Words touch in ways we never forgetNovember 15, 2018
“He touched me.”
With what ears do you hear that sentence?
Do you hear the refrain of a comforting hymn or the revelation of a sexually-abused child? The seemingly simple phrase may call to mind for you the reality of the touch of God in your life but for many others it brings waves of nauseous fear-provoking terror when whoever he was touched her in a way that was violent, humiliating and shameful.
Here’s another line to consider: “Never forget.”
Many say and hear this as the commitment made to those who died on 9/11 and to the survivors of other terror attacks. But it is also the PTSD reality for many who have returned from war with deep soul wounds. Try as they might, they can never forget.
Words are powerful and sometimes they cut both ways, like a two-edged sword.
I remember watching a child physically recede from a group during a Vacation Bible School many years ago. The topic was Abba, Father. The lessons were all drawn from the good stories of God’s paternal character. The songs celebrated a good, good Father in whose house there were many rooms. He knew everything about you, where you were right now and where you slept last night. The MC celebrated that a “Bring your dad day” was planned for the end of the week. I watched as this one little boy grew smaller and more visibly sad with each enthusiastic announcement.
He didn’t have a dad. He’d never met his dad and the plan was that he never would. That’s why they’d moved here. To hide from his father. “That man,” as his father was referred to by his grandparents, had done bad things to the only person in the world he loved and trusted and admired. His mom was a very hard-working, unmarried woman. She was also a woman who, for the life of her child, had fled the abuse of her son’s father. She had stayed when she was the victim, but when he began to beat her body to get rid of the baby, she left.
Redeeming God as Father was going to be a lifelong challenge. And right now, for this 5 year old, the idea that his dad might show up at this church VBS was nothing short of terrifying. Father was a man to be avoided and a prospect to be feared. You ran away – not toward him – if you sensed he knew where you were or was headed your way. And if he was pursuing you with his variety of love, you hid. Father was not protector, but one from whom you needed protection. It is a perversion of reality, but it was reality for this little boy.
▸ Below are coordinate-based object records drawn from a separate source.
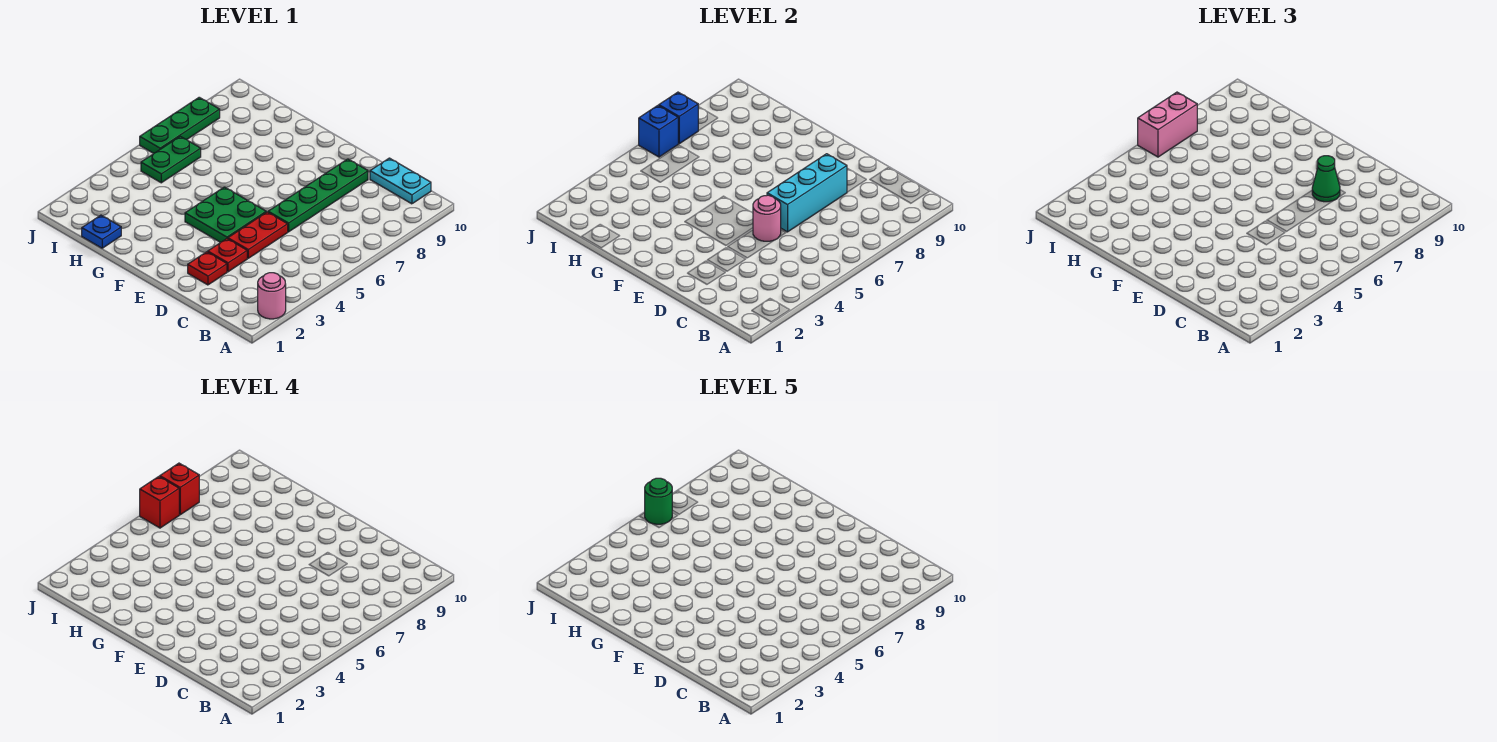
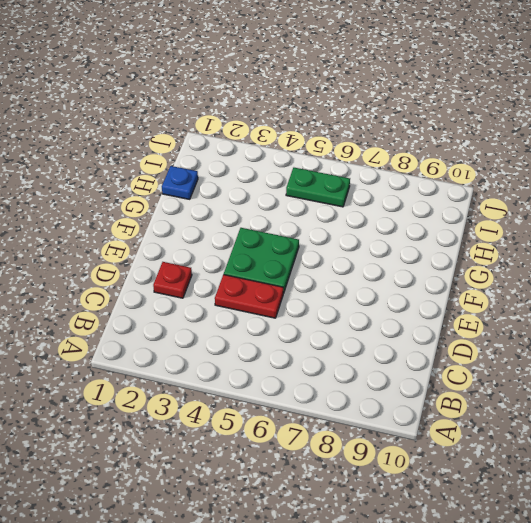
none -> pink round brick A2 level 1
none -> cyan plate B10:C10 level 1
none -> red plate D3 level 1

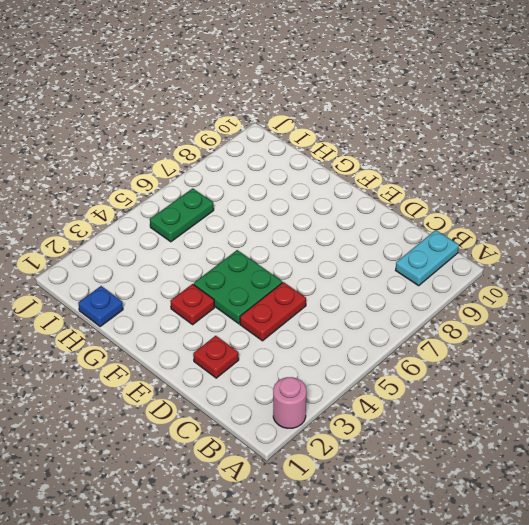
cyan plate B9:B10 level 1 -> cyan plate B10:C10 level 1
red plate F3 level 1 -> red plate D3 level 1
none -> green plate D6:D9 level 1
none -> green plate J6:J8 level 1
none -> pink round brick D5 level 2

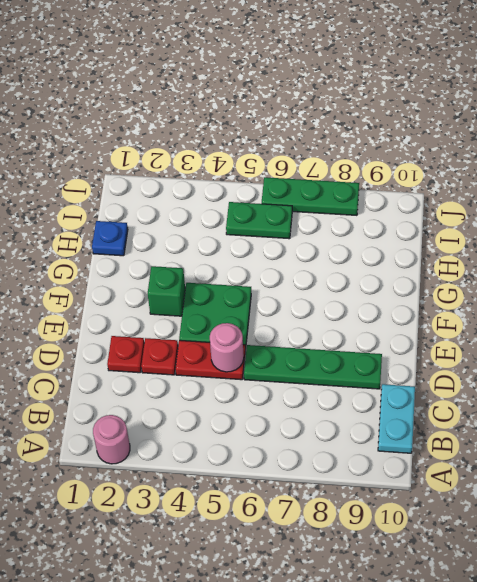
green brick F3 level 1 -> none
none -> cyan brick D6:D8 level 2
none -> blue brick J6 level 2
none -> blue brick J7 level 2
Think for a moment about how that child heard and processed songs and stories about God’s pursuant love that never gives up seeking us until we are found. How his little mind responded when God’s all-seeing omniscience was celebrated and when hiding from the Father was introduced as the original and ongoing sin of humankind.
Now, that doesn’t mean we stop referring to God the Father as just that. We don’t stop celebrating God’s character nor His characteristics. We don’t stop praying as Jesus taught us to pray, but neither do we put a stumbling block in front of a little one. As people of the Word – people who have been formed, reformed, transformed and informed by the Word of God – we must handle the Word rightly and use words well.
Think today about to whom you are speaking before you utter a word. Part of being an effective Ambassador is that you know to whom have been sent. You take the time to learn what they’ve been through before you begin talking about Kingdom principles, priorities and the King in ways that might unnecessarily offend or wound.
The Bible says that before a word is on our lips, God knows it. That means it is possible to hold our tongue long enough to know – and consider – what we’re going to say before we say it.
Let those who have ears to hear, hear.